JSON is nested. The parser flattens nested objects into dot-notation keys, so this file:
{
"menu": { "title": "Main", "play": "Play" },
"stats": { "score": "Score" }
}
resolves to the keys menu.title, menu.play, and stats.score. You then call Localizations.t("menu.title") and get back "Main".
CSV is two columns separated by ;, with optional double-quote quoting for values that contain ;, ", or line breaks. Translator-spreadsheet output reads better in this form:
menu.title;Main
menu.play;Play
The semicolon plays nicely with comma-decimal locales (German or French Excel) and you can include an optional key;value header row that LocaleForge auto-detects and skips.
Flags
Country flag PNGs ship with the package under Resources/Flags/PNG/64. FlagHelper.GetFlag(language) resolves each ELanguage to a sensible country (for example ELanguage.German returns Germany.png, ELanguage.Portuguese returns Portugal.png). Constructed or extinct languages without a clear country (Avestan, Esperanto) return null, and the dropdown handles that by rendering the row without a flag.
To use your own flag set, replace the PNGs in the folder or repoint Configuration.FlagRoot to your own folder.
Persistence
When the user picks a language in the dropdown, LocaleForge writes the choice to EditorPrefs under the key GUPS.LocaleForge.CurrentLanguage. The next time the editor starts up (or the next domain reload happens), the same language is restored. There is no scene object, no ScriptableObject, and nothing for the user to save manually.

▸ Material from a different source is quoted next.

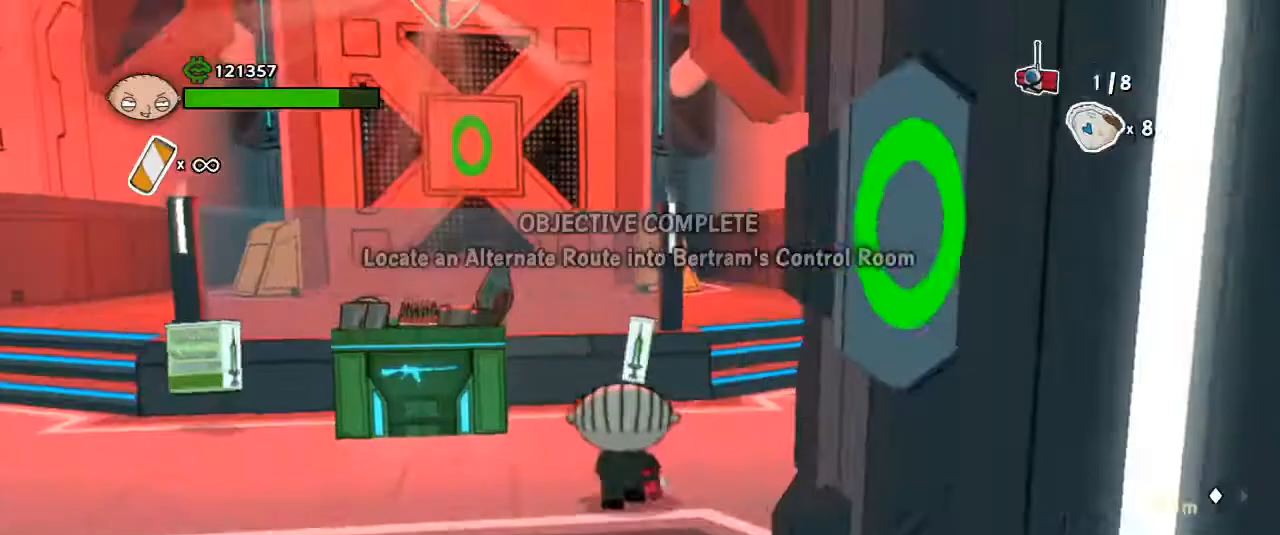
{"keys": ["a", "d"], "mouse": [], "events": [[200, "d", "down"], [200, "space", "down"], [300, "space", "up"], [300, "w", "up"], [467, "a", "down"]]}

Setting Localizations.Current = null clears the persisted choice and falls back to the OS UI culture (when it appears in Configuration.SupportedLanguages) or to Configuration.Fallback otherwise.
For Asset Authors
LocaleForge is editor-only and self-contained, so it slots neatly inside any Unity Asset Store editor extension that wants a localized UI without rolling its own i18n layer. You ship LocaleForge alongside your tool and it works exactly like the demo does. The setup steps are covered in the How to start page, and the FAQ has a dedicated answer for shipping LocaleForge inside your own asset.
If you do ship it inside your own asset, a small mention of GuardingPearSoftware in your asset's README, store page, or credits is appreciated. It is not required, just a kind gesture that helps other tool developers find LocaleForge.